The 64 Dollar Question

So, how accurate can a transmitter be, anyway?

This is a question I frequently hear from both my customers and my prospects.  While I understand why my customers ask this question, the real question they should be asking is, “How repeatable is your transmitter?”.

What’s the difference?  Glad you asked.

Repeatability refers to how closely something – an instrument, for example  – will reproduce a measurement given the same test conditions.

Accuracy, on the other hand, refers to how well that same something measures up to a different assessment of the same thing.  When it comes to consistency measurements, accuracy typically refers to how well a particular transmitter measures up to a lab assessment of the same stock. 

The lab assessment could be anything, but it is usually some variant of the TAPPI 240 method and this is where the problem comes from.  The TAPPI 240 method specifies a repeatability of 10% for that test, which means that 95% of the time, the lab test, if executed as specified, will yield results within 10% of each other.
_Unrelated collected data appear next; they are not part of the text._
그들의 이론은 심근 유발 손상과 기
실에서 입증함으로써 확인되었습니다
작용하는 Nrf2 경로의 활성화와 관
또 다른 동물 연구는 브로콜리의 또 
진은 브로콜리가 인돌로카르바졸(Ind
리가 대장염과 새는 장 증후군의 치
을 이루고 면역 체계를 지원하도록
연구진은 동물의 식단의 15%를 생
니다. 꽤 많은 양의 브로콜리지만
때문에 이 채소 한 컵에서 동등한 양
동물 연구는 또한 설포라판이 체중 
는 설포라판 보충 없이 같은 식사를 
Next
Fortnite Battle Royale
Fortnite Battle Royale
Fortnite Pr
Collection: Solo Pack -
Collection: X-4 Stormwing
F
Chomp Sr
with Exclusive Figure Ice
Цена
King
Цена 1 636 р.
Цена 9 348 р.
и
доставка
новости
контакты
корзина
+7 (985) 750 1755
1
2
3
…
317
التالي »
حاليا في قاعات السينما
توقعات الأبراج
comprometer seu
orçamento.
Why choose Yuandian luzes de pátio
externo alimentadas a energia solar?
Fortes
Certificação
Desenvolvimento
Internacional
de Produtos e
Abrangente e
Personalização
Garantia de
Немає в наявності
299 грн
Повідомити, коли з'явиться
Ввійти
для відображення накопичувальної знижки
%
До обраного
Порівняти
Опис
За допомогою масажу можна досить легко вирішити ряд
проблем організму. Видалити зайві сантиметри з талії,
So, for a nominal test of 4.0% consistency, a second, properly executed test of the same stock sample should yield a number between 3.6 and 4.4%.  Of course, the repeatability statement also says that 5% of the time , or once out of twenty tests, you could get a number that’s worse than that 10% limit.
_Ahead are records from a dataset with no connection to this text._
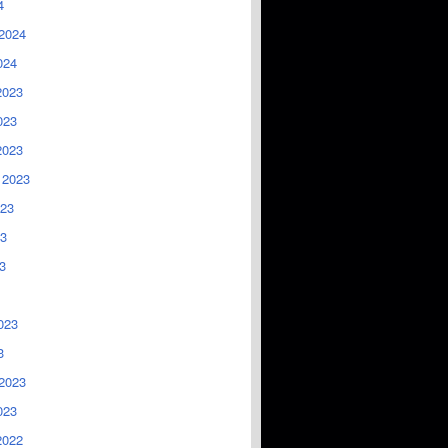
4
2024
024
2023
023
2023
 2023
023
3
3
023
3
2023
023
2022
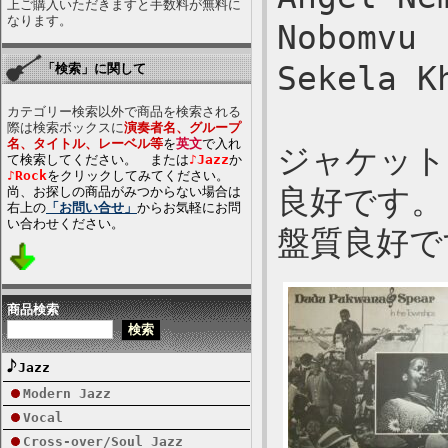
上ご購入いただきますと手数料が無料に
なります。
Nobomvu
Sekela K
「検索」に関して
カテゴリー検索以外で商品を検索される
際は検索ボックスに
演奏者名、グループ
名、タイトル、レーベル等
を
英文
で入れ
ジャケット
て検索してください。 または
♪Jazz
か
♪Rock
をクリックしてみてください。
良好です。
尚、お探しの商品がみつからない場合は
右上の
「お問い合せ」
からお気軽にお問
い合わせください。
盤質良好で
商品検索
Jazz
Modern Jazz
Vocal
Cross-over/Soul Jazz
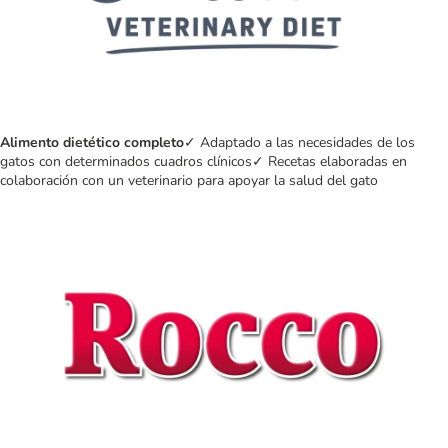
Alimento dietético completo
✓ Adaptado a las necesidades de los
gatos con determinados cuadros clínicos✓ Recetas elaboradas en
colaboración con un veterinario para apoyar la salud del gato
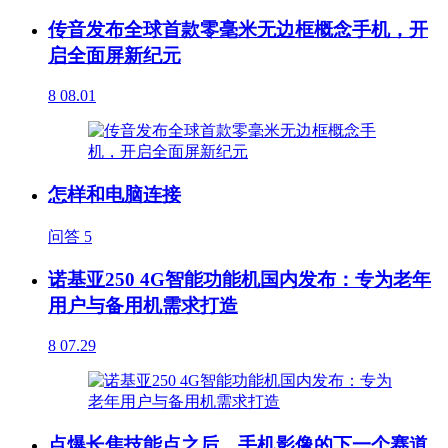
传音发布全球首款零毫米无边框概念手机，开
启全面屏新纪元
8
08.01
怎样和电脑连接
问答
5
诺基亚250 4G智能功能机国内发布：专为老年
用户与备用机需求打造
8
07.29
点爆长焦技能点之后，手机影像的下一个赛道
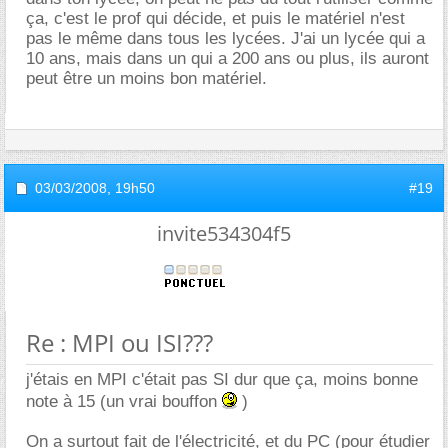
ça, c'est le prof qui décide, et puis le matériel n'est
pas le même dans tous les lycées. J'ai un lycée qui a
10 ans, mais dans un qui a 200 ans ou plus, ils auront
peut être un moins bon matériel.
03/03/2008,
19h50
#19
invite534304f5
Re : MPI ou ISI???
j'étais en MPI c'était pas SI dur que ça, moins bonne
note à 15 (un vrai bouffon
)
On a surtout fait de l'électricité, et du PC (pour étudier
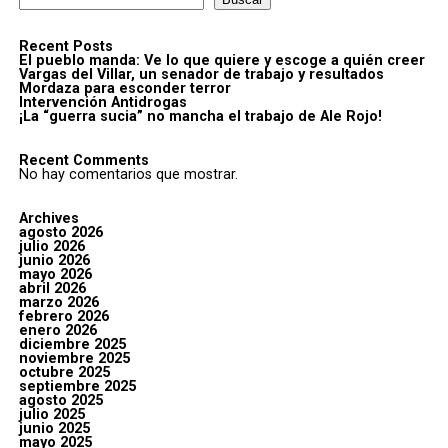
Recent Posts
El pueblo manda: Ve lo que quiere y escoge a quién creer
Vargas del Villar, un senador de trabajo y resultados
Mordaza para esconder terror
Intervención Antidrogas
¡La “guerra sucia” no mancha el trabajo de Ale Rojo!
Recent Comments
No hay comentarios que mostrar.
Archives
agosto 2026
julio 2026
junio 2026
mayo 2026
abril 2026
marzo 2026
febrero 2026
enero 2026
diciembre 2025
noviembre 2025
octubre 2025
septiembre 2025
agosto 2025
julio 2025
junio 2025
mayo 2025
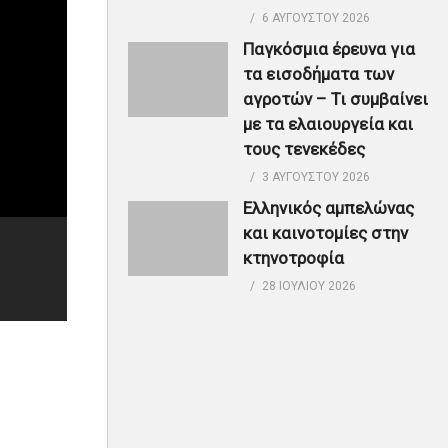
6 ΑΥΓΟΎΣΤΟΥ 2026
Παγκόσμια έρευνα για
τα εισοδήματα των
αγροτών – Τι συμβαίνει
με τα ελαιουργεία και
τους τενεκέδες
3 ΑΥΓΟΎΣΤΟΥ 2026
Ελληνικός αμπελώνας
και καινοτομίες στην
κτηνοτροφία
28 ΙΟΥΛΊΟΥ 2026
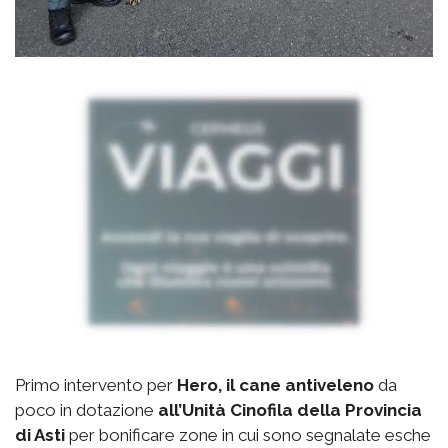
Primo intervento per
Hero, il cane antiveleno
da
poco in dotazione
all’Unità Cinofila della Provincia
di Asti
per bonificare zone in cui sono segnalate esche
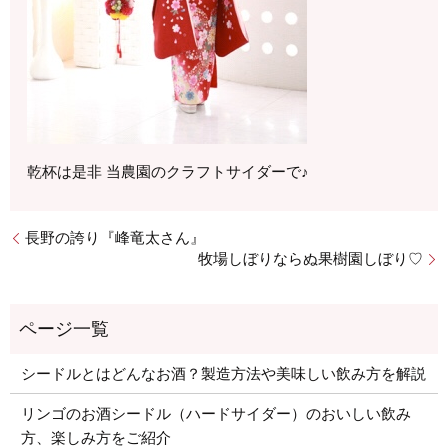
乾杯は是非 当農園のクラフトサイダーで♪
長野の誇り『峰竜太さん』
牧場しぼりならぬ果樹園しぼり♡
シードルとはどんなお酒？製造方法や美味しい飲み方を解説
リンゴのお酒シードル（ハードサイダー）のおいしい飲み
方、楽しみ方をご紹介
What makes this really scary is that very few laboratories actually execute the TAPPI 240 test as described in the procedure.  Many labs take short cuts – I once saw one guy try to squeeze dry a sample by stepping on it, for example - which means that the repeatability for the manual lab test may actually not be as good as 10%.
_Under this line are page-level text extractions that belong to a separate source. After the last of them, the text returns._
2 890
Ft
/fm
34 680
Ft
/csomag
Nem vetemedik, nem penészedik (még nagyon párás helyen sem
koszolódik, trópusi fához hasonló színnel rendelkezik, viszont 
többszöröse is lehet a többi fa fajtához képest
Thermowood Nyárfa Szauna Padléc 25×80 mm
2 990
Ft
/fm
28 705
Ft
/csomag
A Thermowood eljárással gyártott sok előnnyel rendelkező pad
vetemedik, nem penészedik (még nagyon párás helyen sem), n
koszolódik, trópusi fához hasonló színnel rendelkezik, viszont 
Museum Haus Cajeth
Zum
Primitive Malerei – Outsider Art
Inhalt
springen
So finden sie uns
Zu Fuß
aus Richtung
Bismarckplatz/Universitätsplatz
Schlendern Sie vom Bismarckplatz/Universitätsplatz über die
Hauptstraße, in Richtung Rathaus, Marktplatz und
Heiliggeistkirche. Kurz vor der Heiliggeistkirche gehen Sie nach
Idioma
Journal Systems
That’s the reason why we manufacturers prefer to talk in terms of repeatability rather than accuracy.  While we can never be sure how accurate our transmitters will be relative to the procedures your lab uses, we can be very certain about how our transmitters will respond, given the same stock conditions.  In the case of the TECO StockRite series of consistency transmitters, that repeatability is 0.0025 of the full scale range.  So, if your transmitter is set to read from 2% to 6%, for example, the TMC6000 system will repeat to within no greater than 0.01% (-4.0 * 0.0025).

Which is pretty doggone repeatable, if you ask me. 

So the correct answer to the question “How accurate is your transmitter?” is that we are highly repeatable.